Saved data entries:
>>
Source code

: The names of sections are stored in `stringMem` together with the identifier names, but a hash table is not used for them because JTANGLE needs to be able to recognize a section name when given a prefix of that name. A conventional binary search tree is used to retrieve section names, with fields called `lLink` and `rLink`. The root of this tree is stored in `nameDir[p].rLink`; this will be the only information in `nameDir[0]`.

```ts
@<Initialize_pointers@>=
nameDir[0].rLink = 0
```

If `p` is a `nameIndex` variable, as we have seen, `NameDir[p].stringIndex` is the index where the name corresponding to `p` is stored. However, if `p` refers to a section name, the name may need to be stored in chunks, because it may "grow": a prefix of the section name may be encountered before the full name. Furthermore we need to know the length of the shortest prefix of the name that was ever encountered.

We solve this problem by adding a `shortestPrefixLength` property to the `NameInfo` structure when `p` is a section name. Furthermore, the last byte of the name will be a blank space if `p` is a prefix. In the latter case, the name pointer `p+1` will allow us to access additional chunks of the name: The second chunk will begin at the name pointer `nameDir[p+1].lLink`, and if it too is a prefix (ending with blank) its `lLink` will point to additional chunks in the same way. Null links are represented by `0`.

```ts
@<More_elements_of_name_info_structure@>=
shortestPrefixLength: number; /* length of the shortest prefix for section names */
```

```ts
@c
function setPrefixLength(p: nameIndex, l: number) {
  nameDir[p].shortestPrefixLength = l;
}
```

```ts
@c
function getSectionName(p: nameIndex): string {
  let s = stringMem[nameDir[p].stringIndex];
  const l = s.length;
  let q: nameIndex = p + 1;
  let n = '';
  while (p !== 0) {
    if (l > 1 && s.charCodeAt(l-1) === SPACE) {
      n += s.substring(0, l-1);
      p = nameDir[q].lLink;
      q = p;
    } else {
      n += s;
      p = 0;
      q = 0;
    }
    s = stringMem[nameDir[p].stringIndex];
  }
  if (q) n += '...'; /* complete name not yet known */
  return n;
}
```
<<
Your answer must consist solely of the lines from the top of the entries above through the line containing "was ever encountered.", copied exactly, both ends included.

RESULT FOR THIS EXERCISE
Source code

: The names of sections are stored in `stringMem` together with the identifier names, but a hash table is not used for them because JTANGLE needs to be able to recognize a section name when given a prefix of that name. A conventional binary search tree is used to retrieve section names, with fields called `lLink` and `rLink`. The root of this tree is stored in `nameDir[p].rLink`; this will be the only information in `nameDir[0]`.

```ts
@<Initialize_pointers@>=
nameDir[0].rLink = 0
```

If `p` is a `nameIndex` variable, as we have seen, `NameDir[p].stringIndex` is the index where the name corresponding to `p` is stored. However, if `p` refers to a section name, the name may need to be stored in chunks, because it may "grow": a prefix of the section name may be encountered before the full name. Furthermore we need to know the length of the shortest prefix of the name that was ever encountered.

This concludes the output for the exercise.